Combos, the heart of any good card game. The cards here allow you to hone in like a laser or pivot cleverly if you're so inclined.

A Lovely Bouquet

This one was a hit at the start of our local game night. Once everyone got the hang of the hiding/choosing mechanics, rounds were five minutes if that. We finished whole games in 10 to 15 minutes, allowing new arrivals to game night who’d been watching to sit in as people rotated around for other games. While each card is unique among the set, after just a couple of games you’ll have seen pretty much every card and start to get a feel for what could be left in the deck based on what you’re seeing face up on the table. Certain cards incentivize you to take things that are face up or face down, or collect sets of colors, or take completely different things. Having one of these cards face down in your collection can be a powerful scoring swing, but having one face up is no less useful. Sometimes you can divert your friends’ attention away from your true goals, pivoting in secret to score in ways they didn’t think were possible. It’s a very satisfying feeling to mislead someone into putting an obvious appeasement card face up in front of you, watching their face sink as you confidently swipe the face down card they clearly wanted.

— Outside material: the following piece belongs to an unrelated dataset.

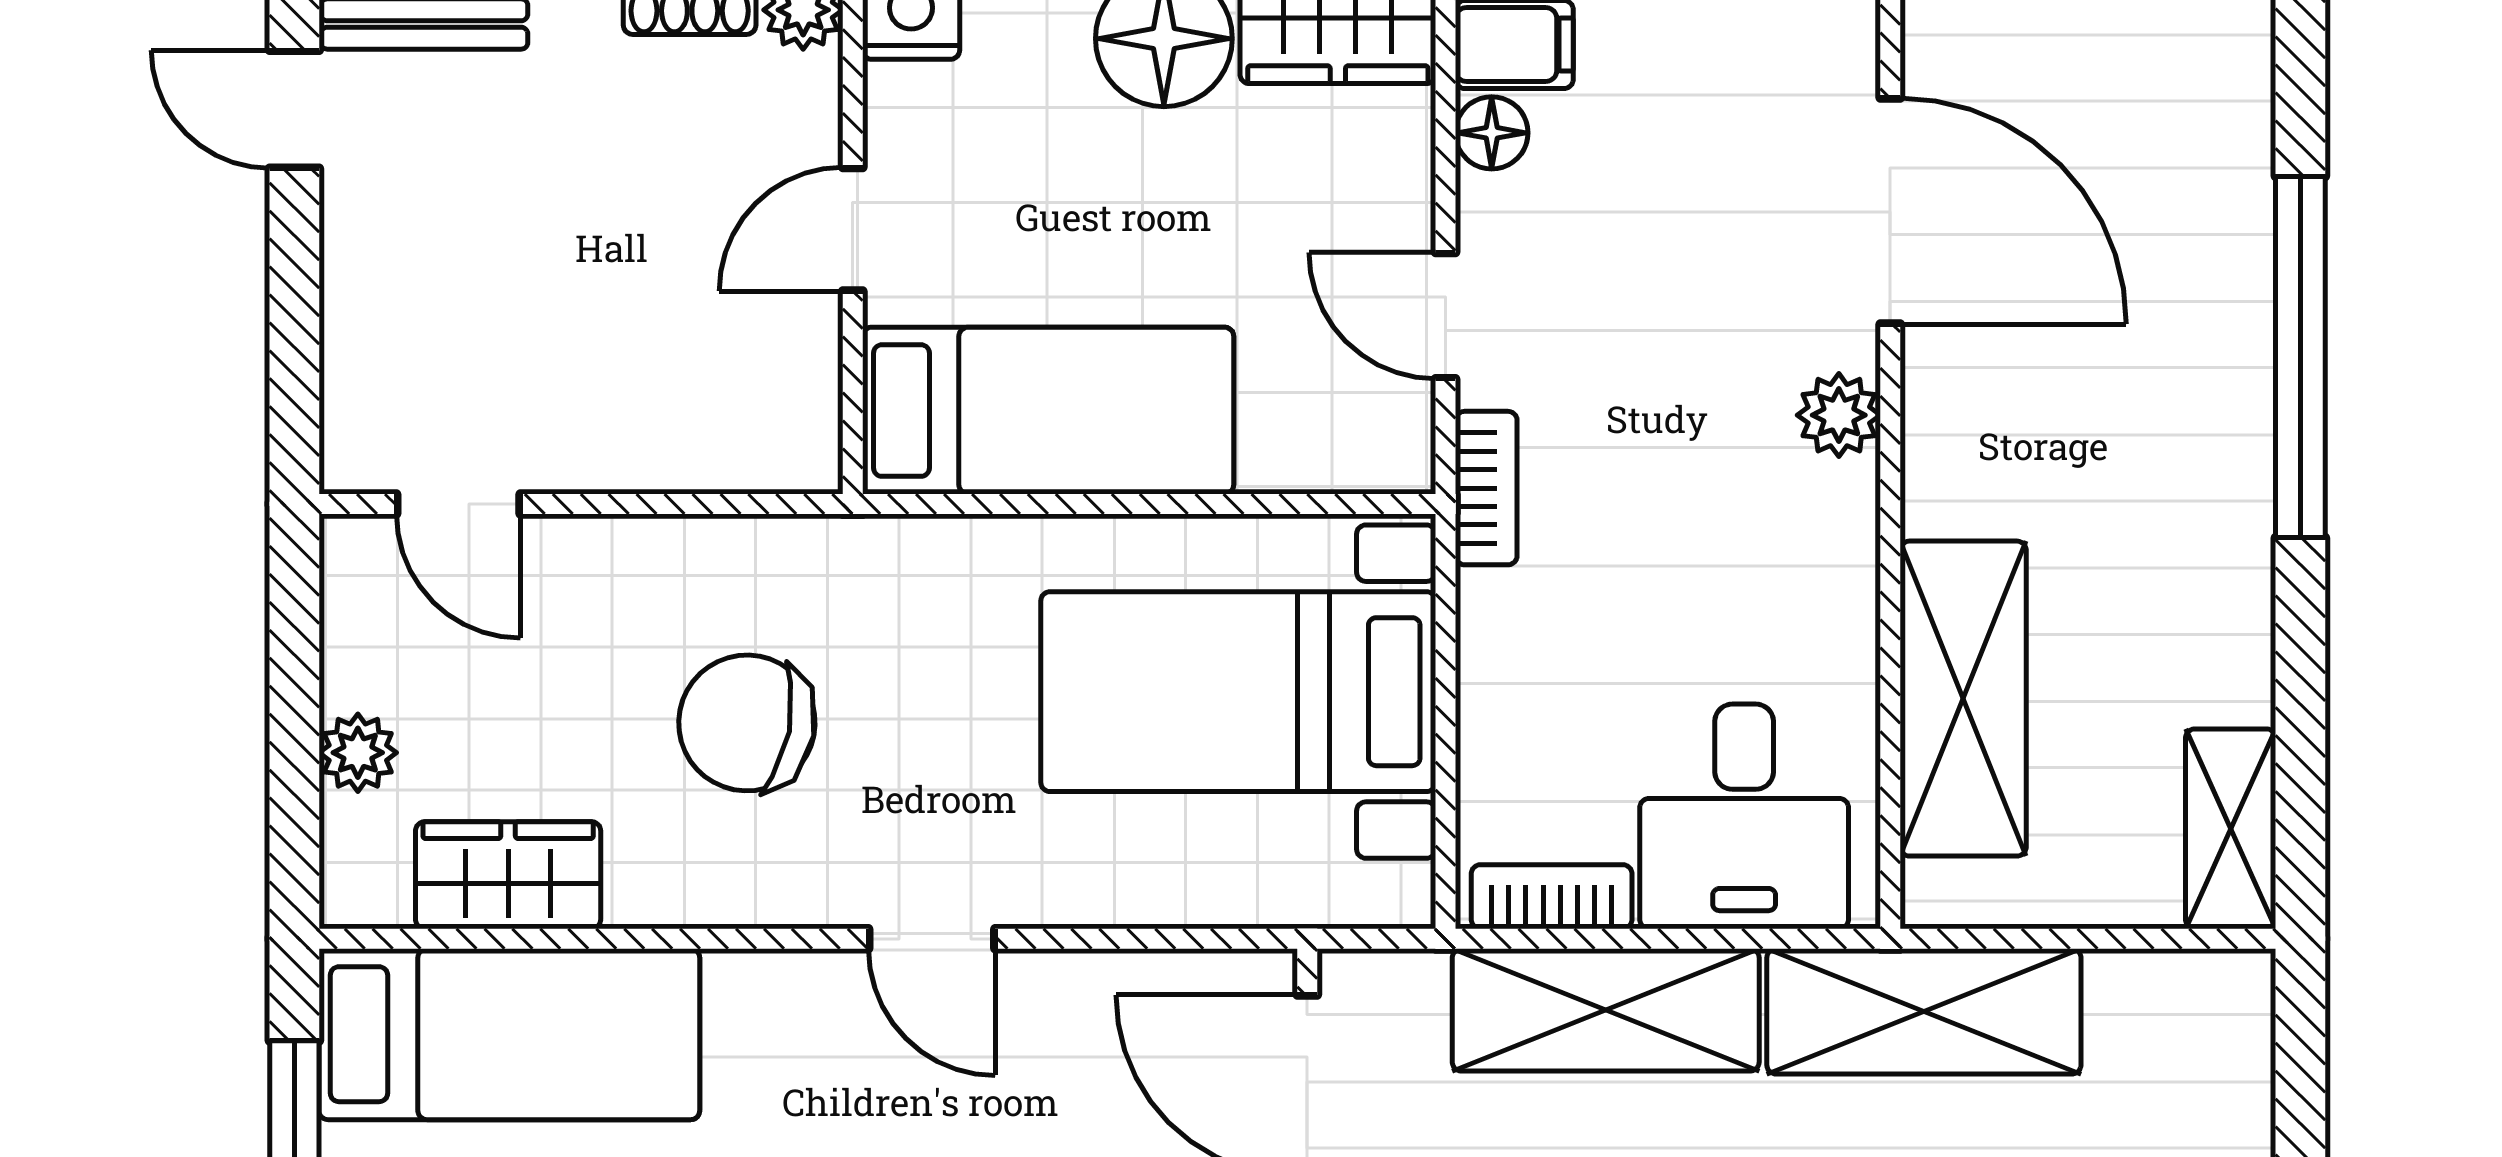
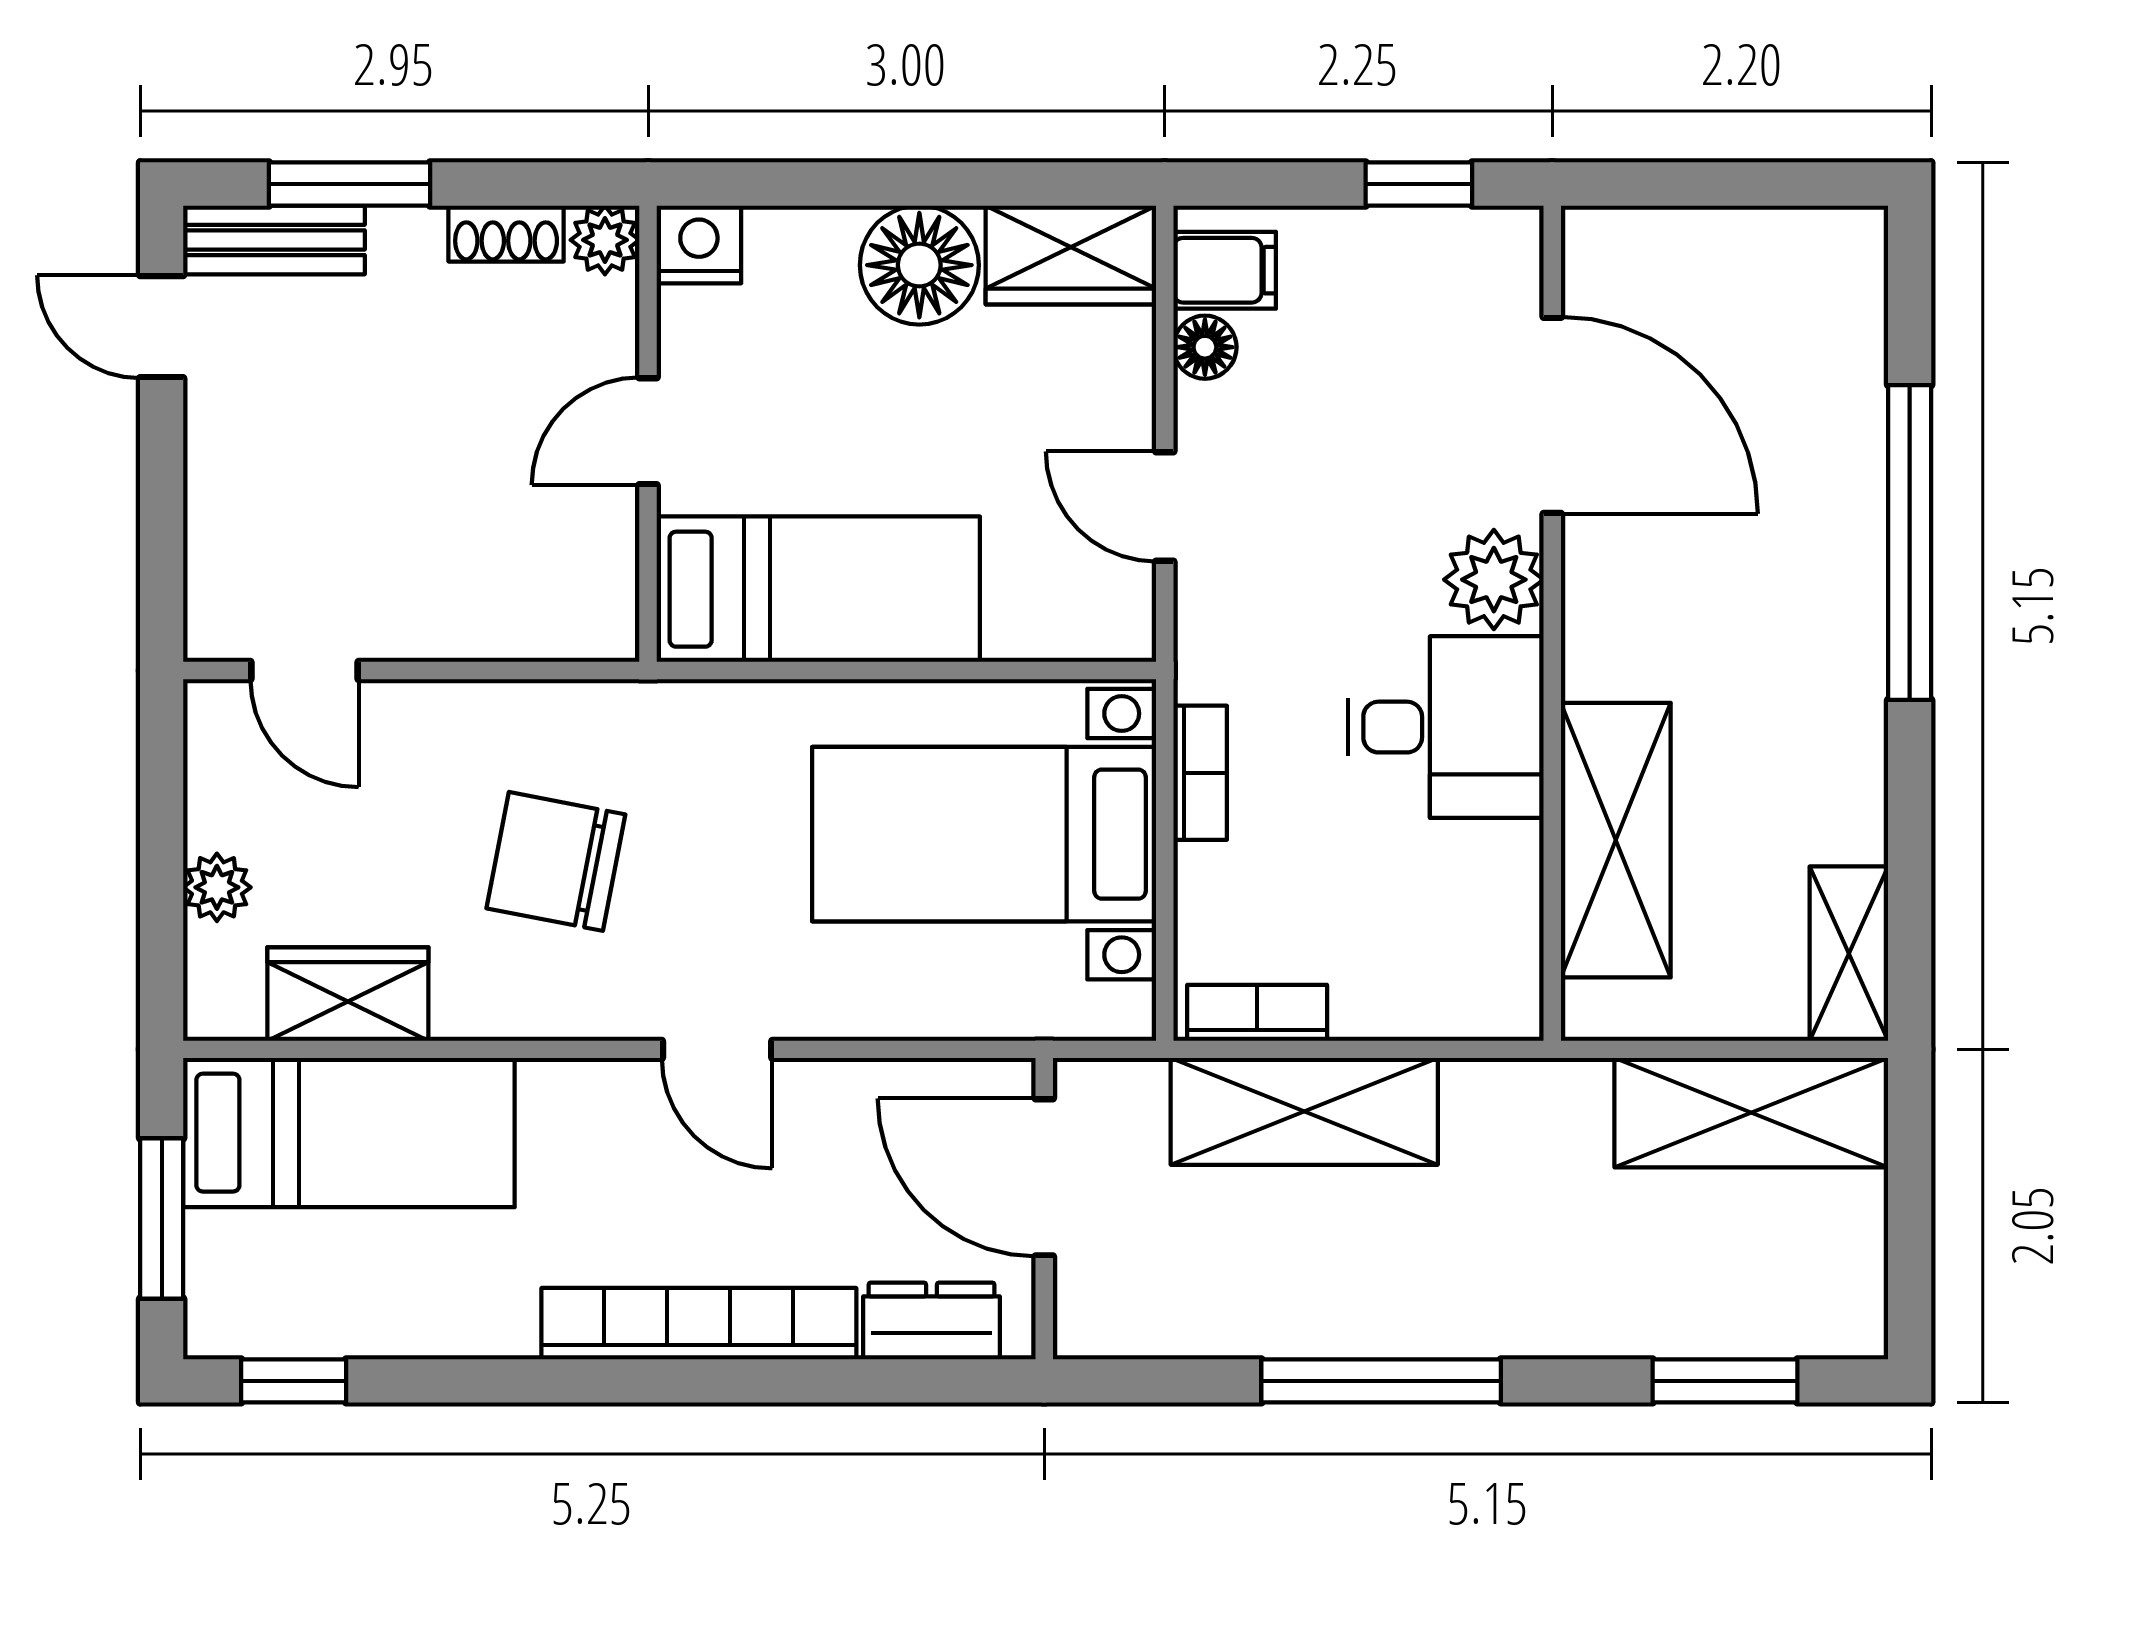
plant: (1839, 415) -> (1494, 580), width x1.38, depth x1.38
bookcase: (1486, 488) -> (1200, 773), moved
desk: (1744, 816) -> (1446, 727), moved, turned -90
shelving: (1924, 1011) -> (1751, 1113), moved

Herein lies perhaps my one criticism of the game. What makes this game special and exciting is the same thing that keeps me from thinking this will be a game I play with the same people over and over. That bluffing element where you read your opponents and carefully select which card will be face up and which will hide face down, that kind of thing gets a little old if you’re constantly facing the same opponents. To be fair, it’s the same type of thing that happens if you have a group that plays games like The Resistance a ton. I think this game will continue to shine at our local game nights because new players can rotate in regularly, keeping things fresh and unpredictable. And if your group is the kind to play social deduction style games over and over, still loving them and developing a meta within your meta despite repeated plays, you may not honestly care about this criticism.

tussie mussie wallet

Image of the proposed final wallet design.

Final Thoughts

All in all, I think Tussie-Mussie makes either a great addition to the Button Shy section of your game shelf or a great launching point to start one. When I first started buying Button Shy products I thought I’d just pick up a couple small games, easy things to toss in a game night or travel bag. I continue to be amazed at just how different each new design they offer really is, and I’m now well on my way to owning a dozen of their different titles. Tussie-Mussie continues in that trend of quality publishing, so if it sounds like a game you would enjoy, I strongly encourage you to check out their Kickstarter (link back at the top of the article). There is also a solo mode that will be included, though the rules weren't provided at the time of this preview, if that helps to sway you one way or the other. I’ll end as I usually do for Button Shy’s stuff, and that is to say that if you’re still not sure, for $10 you really can’t go wrong giving this one a try.